The proposed Nam Theun 2 dam would destroy these special conditions, forever. After the dam, the status of elephants would resemble that of countless other populations, displaced and confined to isolated fragments of a former range. Remaining groups would have lower chances of survival, and would come into increasing conflict and competition with humans.

These negative consequences can not be mitigated, because habitat loss and fragmentation are permanent conditions in the case of a reservoir.
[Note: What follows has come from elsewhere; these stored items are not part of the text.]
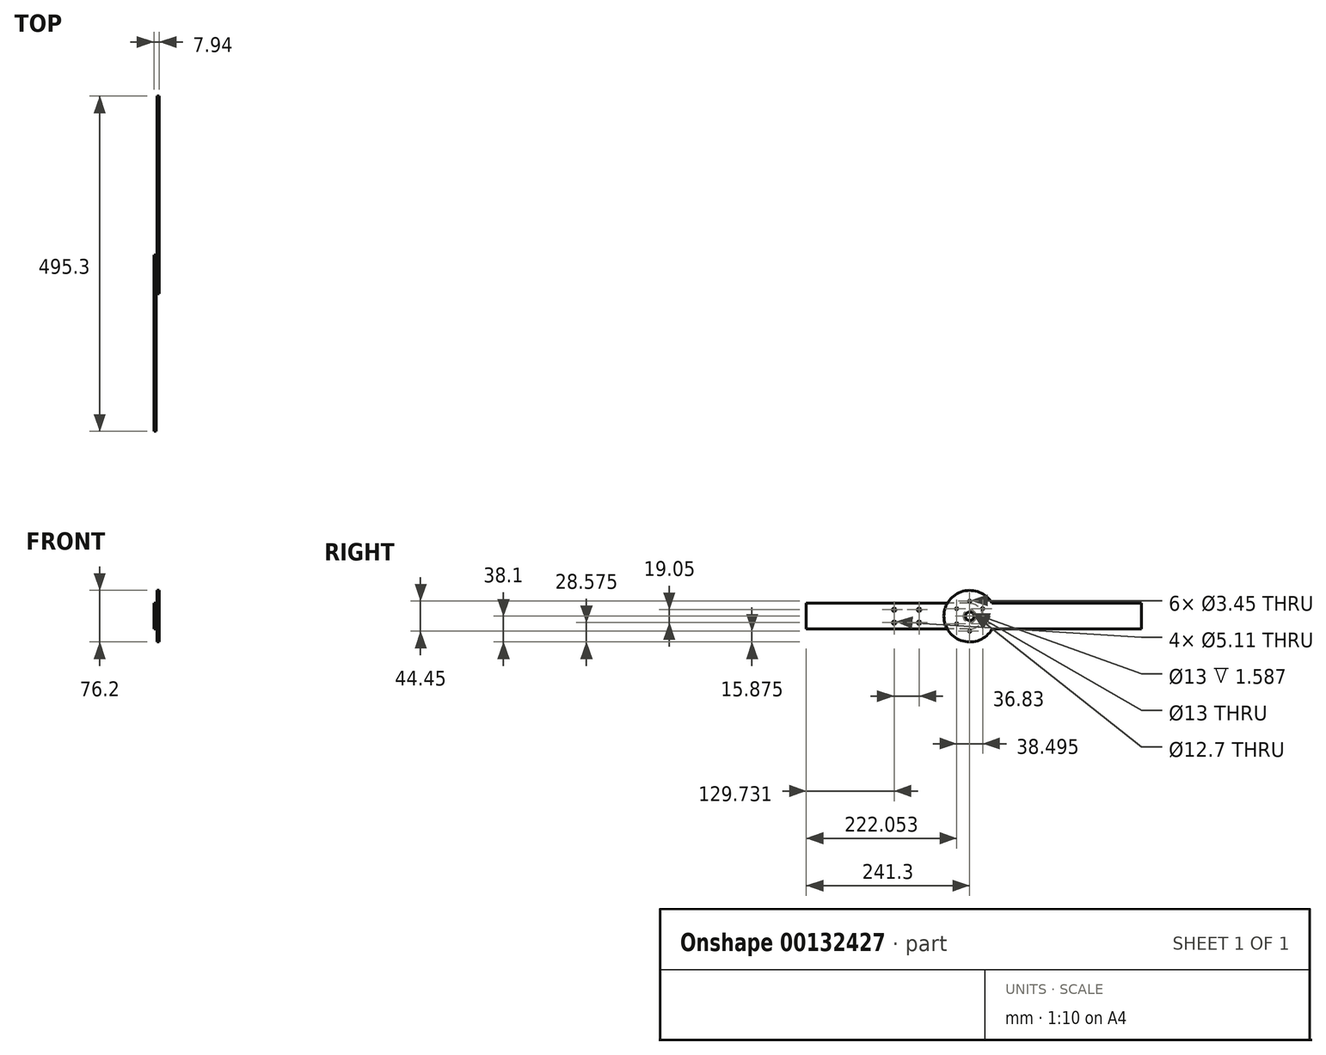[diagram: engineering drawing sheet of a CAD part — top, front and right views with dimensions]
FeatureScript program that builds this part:
annotation { "Feature Type Name" : "Feature", "Feature Type Description" : "" }
export const myFeature = defineFeature(function(context is Context, id is Id, definition is map)
    precondition{}
    {
        {
            var Q0;
            Q0=qCreatedBy(makeId("Right.planeOp"),FACE);
            var sketch = newSketch(context, id + "F0", { "sketchPlane" : qUnion([Q0])});
            skCircle(sketch, "E0", {"center": v(0, 0) * mm, "radius": 38.1 * mm});
            skLineSegment(sketch, "E1.bottom", {"start": v(35.92, -12.7) * mm, "end": v(254, -12.7) * mm});
            skLineSegment(sketch, "E1.top", {"start": v(35.92, 12.7) * mm, "end": v(254, 12.7) * mm});
            skLineSegment(sketch, "E1.left", {"start": v(35.92, -12.7) * mm, "end": v(35.92, 12.7) * mm});
            skLineSegment(sketch, "E1.right", {"start": v(254, -12.7) * mm, "end": v(254, 12.7) * mm});
            skCircle(sketch, "E2", {"center": v(0, 0) * mm, "radius": 6.35 * mm});
            skSolve(sketch);
        }
        {
            var Q0;
            {var subQ0=sQuery(id+"F0.wireOp",EDGE,"E1.left");Q0=makeQuery(id+"F0.imprint","IMPRINT",FACE,{"disambiguationData":[TD([[makeQuery(id+"F0.imprint","IMPRINT",EDGE,{"derivedFrom":subQ0}),1.0]])]});}
            var Q1;
            {var subQ1=sQuery(id+"F0.wireOp",EDGE,"E1.bottom");Q1=makeQuery(id+"F0.imprint","IMPRINT",FACE,{"disambiguationData":[TD([[makeQuery(id+"F0.imprint","IMPRINT",EDGE,{"derivedFrom":subQ1}),1.0]])]});}
            var Q2;
            {var subQ0=sQuery(id+"F0.wireOp",EDGE,"E1.left");Q2=makeQuery(id+"F0.imprint","IMPRINT",FACE,{"disambiguationData":[TD([[makeQuery(id+"F0.imprint","IMPRINT",EDGE,{"derivedFrom":subQ0}),-1.0]])]});}
            extrude(context, id + "F1", {"entities" : qUnion([Q0, Q1, Q2]), "depth" : 3.17 * mm});
        }
        {
            var Q0;
            Q0=makeQuery(id+"F1.opExtrude","CAP_FACE",FACE,{"disambiguationData":[OSD([sQuery(id+"F0.wireOp",EDGE,"E0"),sQuery(id+"F0.wireOp",EDGE,"E1.bottom"),sQuery(id+"F0.wireOp",EDGE,"E1.top"),sQuery(id+"F0.wireOp",EDGE,"E1.right"),sQuery(id+"F0.wireOp",EDGE,"E2")])],"isStart":true});
            var sketch = newSketch(context, id + "F2", { "sketchPlane" : qUnion([Q0])});
            skCircle(sketch, "E3", {"center": v(0, 0) * mm, "radius": 9.53 * mm});
            skCircle(sketch, "E4", {"center": v(0, 0) * mm, "radius": 6.5 * mm});
            skSolve(sketch);
        }
        {
            var Q0;
            Q0 = qSketchRegion(id + "F2", true);
            extrude(context, id + "F3", {"entities" : qUnion([Q0]), "depth" : 1.59 * mm});
        }
        {
            var Q0;
            Q0=makeQuery(id+"F1.opExtrude","CAP_FACE",FACE,{"disambiguationData":[OSD([sQuery(id+"F0.wireOp",EDGE,"E0"),sQuery(id+"F0.wireOp",EDGE,"E1.bottom"),sQuery(id+"F0.wireOp",EDGE,"E1.top"),sQuery(id+"F0.wireOp",EDGE,"E1.right"),sQuery(id+"F0.wireOp",EDGE,"E2")])],"isStart":false});
            var sketch = newSketch(context, id + "F4", { "sketchPlane" : qUnion([Q0])});
            skArc(sketch, "E5.0.0", {"start": v(35.92, 12.7) * mm, "mid": v(-38.1, 0) * mm, "end": v(35.92, -12.7) * mm});
            skLineSegment(sketch, "E5.0.1", {"start": v(35.92, -12.7) * mm, "end": v(254, -12.7) * mm});
            skLineSegment(sketch, "E5.0.2", {"start": v(254, -12.7) * mm, "end": v(254, 12.7) * mm});
            skLineSegment(sketch, "E5.0.3", {"start": v(254, 12.7) * mm, "end": v(35.92, 12.7) * mm});
            skCircle(sketch, "E6", {"center": v(0, 0) * mm, "radius": 22.23 * mm, "construction": true});
            skPoint(sketch, "E7", {"position": v(0, 22.23) * mm});
            skPoint(sketch, "E8.1.0", {"position": v(-19.25, 11.11) * mm});
            skPoint(sketch, "E8.2.0", {"position": v(-19.25, -11.11) * mm});
            skPoint(sketch, "E9.0.3.0", {"position": v(0, -22.23) * mm});
            skPoint(sketch, "E10.0.4.0", {"position": v(19.25, -11.11) * mm});
            skPoint(sketch, "E10.0.5.0", {"position": v(19.25, 11.11) * mm});
            skSolve(sketch);
        }
        {
            var Q0;
            Q0=sQuery(id+"F4.wireOp",VERTEX,"E7");
            var Q1;
            Q1=sQuery(id+"F4.wireOp",VERTEX,"E8.2.0");
            var Q2;
            Q2=sQuery(id+"F4.wireOp",VERTEX,"E8.1.0");
            var Q3;
            Q3=sQuery(id+"F4.wireOp",VERTEX,"E9.0.3.0");
            var Q4;
            Q4=sQuery(id+"F4.wireOp",VERTEX,"E10.0.5.0");
            var Q5;
            Q5=sQuery(id+"F4.wireOp",VERTEX,"E10.0.4.0");
            var Q6;
            Q6=makeQuery(id+"F1.opExtrude","SWEPT_BODY",BODY,{"disambiguationData":[OSD([sQuery(id+"F0.wireOp",EDGE,"E0"),sQuery(id+"F0.wireOp",EDGE,"E1.bottom"),sQuery(id+"F0.wireOp",EDGE,"E1.top"),sQuery(id+"F0.wireOp",EDGE,"E1.right"),sQuery(id+"F0.wireOp",EDGE,"E2")])]});
            hole(context, id + "F5", {"style" : HoleStyle.SIMPLE, "endStyle" : HoleEndStyle.THROUGH, "standardTappedOrClearance" : lookupTablePath({ "standard" : "ANSI", "engagement" : "75%", "pitch" : "32 tpi", "size" : "#8", "type" : "Tapped" }), "standardBlindInLast" : lookupTablePath({ "standard" : "ANSI", "engagement" : "75%", "pitch" : "32 tpi", "size" : "#8", "type" : "Tapped" }), "holeDiameter" : 3.45 * mm, "locations" : qUnion([Q0, Q1, Q2, Q3, Q4, Q5]), "scope" : qUnion([Q6]), "isTappedThrough" : true, "majorDiameter" : 4.17 * mm, "showTappedDepth" : true});
        }
        {
            var Q0;
            Q0=makeQuery(id+"F3.opExtrude","CAP_FACE",FACE,{"disambiguationData":[OSD([sQuery(id+"F2.wireOp",EDGE,"E3"),sQuery(id+"F2.wireOp",EDGE,"E4")])],"isStart":false});
            var sketch = newSketch(context, id + "F6", { "sketchPlane" : qUnion([Q0])});
            skLineSegment(sketch, "E11.bottom", {"start": v(0, 19.05) * mm, "end": v(241.3, 19.05) * mm});
            skLineSegment(sketch, "E11.top", {"start": v(0, -19.05) * mm, "end": v(241.3, -19.05) * mm});
            skLineSegment(sketch, "E11.left", {"start": v(-19.05, 0) * mm, "end": v(-19.05, 0) * mm});
            skLineSegment(sketch, "E11.right", {"start": v(241.3, 19.05) * mm, "end": v(241.3, -19.05) * mm});
            skPoint(sketch, "E12.visualSharp", {"position": v(-19.05, 19.05) * mm});
            skArc(sketch, "E12.filletArc", {"start": v(0, 19.05) * mm, "mid": v(-13.47, 13.47) * mm, "end": v(-19.05, 0) * mm});
            skPoint(sketch, "E13.visualSharp", {"position": v(-19.05, -19.05) * mm});
            skArc(sketch, "E13.filletArc", {"start": v(-19.05, 0) * mm, "mid": v(-13.47, -13.47) * mm, "end": v(0, -19.05) * mm});
            skCircle(sketch, "E14", {"center": v(0, 0) * mm, "radius": 6.35 * mm});
            skPoint(sketch, "E15", {"position": v(74.74, 9.52) * mm});
            skPoint(sketch, "E16", {"position": v(74.74, -9.53) * mm});
            skPoint(sketch, "E17", {"position": v(111.57, -9.53) * mm});
            skPoint(sketch, "E18", {"position": v(111.57, 9.52) * mm});
            skLineSegment(sketch, "E19", {"start": v(115.38, 19.05) * mm, "end": v(115.38, -19.05) * mm, "construction": true});
            skSolve(sketch);
        }
        {
            var Q0;
            Q0=makeQuery(id+"F6.imprint","IMPRINT",FACE,{"disambiguationData":[TD([[makeQuery(id+"F6.imprint","IMPRINT",EDGE,{"derivedFrom":sQuery(id+"F6.wireOp",EDGE,"E11.bottom")}),-1.0]])]});
            var Q1;
            Q1=makeQuery(id+"F6.imprint","IMPRINT",FACE,{"disambiguationData":[TD([[makeQuery(id+"F6.imprint","IMPRINT",EDGE,{"derivedFrom":makeQuery(id+"F3.opExtrude","CAP_EDGE",EDGE,{"disambiguationData":[OSD([sQuery(id+"F2.wireOp",EDGE,"E3")])],"isStart":false})}),1.0]])]});
            extrude(context, id + "F7", {"entities" : qUnion([Q0, Q1]), "depth" : 3.17 * mm});
        }
        {
            var Q0;
            Q0=sQuery(id+"F6.wireOp",VERTEX,"E18");
            var Q1;
            Q1=sQuery(id+"F6.wireOp",VERTEX,"E15");
            var Q2;
            Q2=sQuery(id+"F6.wireOp",VERTEX,"E16");
            var Q3;
            Q3=sQuery(id+"F6.wireOp",VERTEX,"E17");
            var Q4;
            Q4=makeQuery(id+"F7.opExtrude","SWEPT_BODY",BODY,{"disambiguationData":[OSD([sQuery(id+"F2.wireOp",EDGE,"E4"),sQuery(id+"F6.wireOp",EDGE,"E11.bottom"),sQuery(id+"F6.wireOp",EDGE,"E11.top"),sQuery(id+"F6.wireOp",EDGE,"E11.right"),sQuery(id+"F6.wireOp",EDGE,"E12.filletArc"),sQuery(id+"F6.wireOp",EDGE,"E13.filletArc")])]});
            hole(context, id + "F8", {"style" : HoleStyle.SIMPLE, "endStyle" : HoleEndStyle.THROUGH, "oppositeDirection" : true, "standardTappedOrClearance" : lookupTablePath({ "standard" : "ANSI", "fit" : "Normal (ASME)", "size" : "#10", "type" : "Clearance" }), "standardBlindInLast" : lookupTablePath({ "fit" : "Free", "standard" : "ANSI", "size" : "#10", "type" : "Clearance" }), "holeDiameter" : 5.1 * mm, "locations" : qUnion([Q0, Q1, Q2, Q3]), "scope" : qUnion([Q4]), "isTappedThrough" : true});
        }
        {
            var Q0;
            Q0=makeQuery(id+"F1.opExtrude","CAP_FACE",FACE,{"disambiguationData":[OSD([sQuery(id+"F0.wireOp",EDGE,"E0"),sQuery(id+"F0.wireOp",EDGE,"E1.bottom"),sQuery(id+"F0.wireOp",EDGE,"E1.top"),sQuery(id+"F0.wireOp",EDGE,"E1.right"),sQuery(id+"F0.wireOp",EDGE,"E2")])],"isStart":true});
            var sketch = newSketch(context, id + "F9", { "sketchPlane" : qUnion([Q0])});
            skLineSegment(sketch, "E20", {"start": v(-254, 12.7) * mm, "end": v(-254, 19.05) * mm});
            skLineSegment(sketch, "E21", {"start": v(-254, 19.05) * mm, "end": v(-33, 19.05) * mm});
            skLineSegment(sketch, "E22.0", {"start": v(-35.92, 12.7) * mm, "end": v(-254, 12.7) * mm});
            skArc(sketch, "E23.0", {"start": v(-35.92, 12.7) * mm, "mid": v(-34.6, 15.94) * mm, "end": v(-33, 19.05) * mm});
            skPoint(sketch, "E24.orphan", {"position": v(-35.92, -12.7) * mm});
            skLineSegment(sketch, "E25", {"start": v(-254, -12.7) * mm, "end": v(-254, -19.05) * mm});
            skLineSegment(sketch, "E26", {"start": v(-254, -19.05) * mm, "end": v(-33, -19.05) * mm});
            skLineSegment(sketch, "E27.0", {"start": v(-35.92, -12.7) * mm, "end": v(-254, -12.7) * mm});
            skSolve(sketch);
        }
        {
            var Q0;
            Q0=makeQuery(id+"F9.imprint","IMPRINT",FACE,{"disambiguationData":[TD([[makeQuery(id+"F9.imprint","IMPRINT",EDGE,{"derivedFrom":sQuery(id+"F9.wireOp",EDGE,"E20")}),-1.0]])]});
            var Q1;
            Q1=makeQuery(id+"F9.imprint","IMPRINT",FACE,{"disambiguationData":[TD([[makeQuery(id+"F9.imprint","IMPRINT",EDGE,{"derivedFrom":sQuery(id+"F9.wireOp",EDGE,"E25")}),1.0]])]});
            extrude(context, id + "F10", {"entities" : qUnion([Q0, Q1]), "operationType" : NewBodyOperationType.ADD, "oppositeDirection" : true, "depth" : 3.17 * mm});
        }
    });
The loss of population integrity and habitat connectivity that would result from the dam are irreversible. Various measures have been proposed to deal with the elephant conservation problems that the dam would create. Corridors that link the Nakai Nam Theun protected area with others, such as Phou Hin Poun, are one example. These would do little to alleviate the complete destruction of mineral licks, and annual and seasonal ranges of elephant sub-populations in the reservoir area. Despite the creation of corridors, seasonal movements of elephants would still be obstructed, such as between the Plateau and Phou Hun Poun protected area.

What about translocation of elephants out of the inundation area? The success of translocation assumes that suitable alternative locations for them exist. They do not. Alternative locations are in the proposed corridors, where infrastructure development, land conversion, commercial hunting, and human population pressure will increase in
direct response to hydropower development. Such areas are clearly inferior even without such changes, otherwise elephants would already be concentrated there.

In the evolution of the Nam Theun 2 dam, “mitigation measures” have become goals of their own, and so the Nam Theun 2 dam has been transformed from a hydropower project into a conservation project. The elephants that reside on the Nakai Plateau will understand the difference.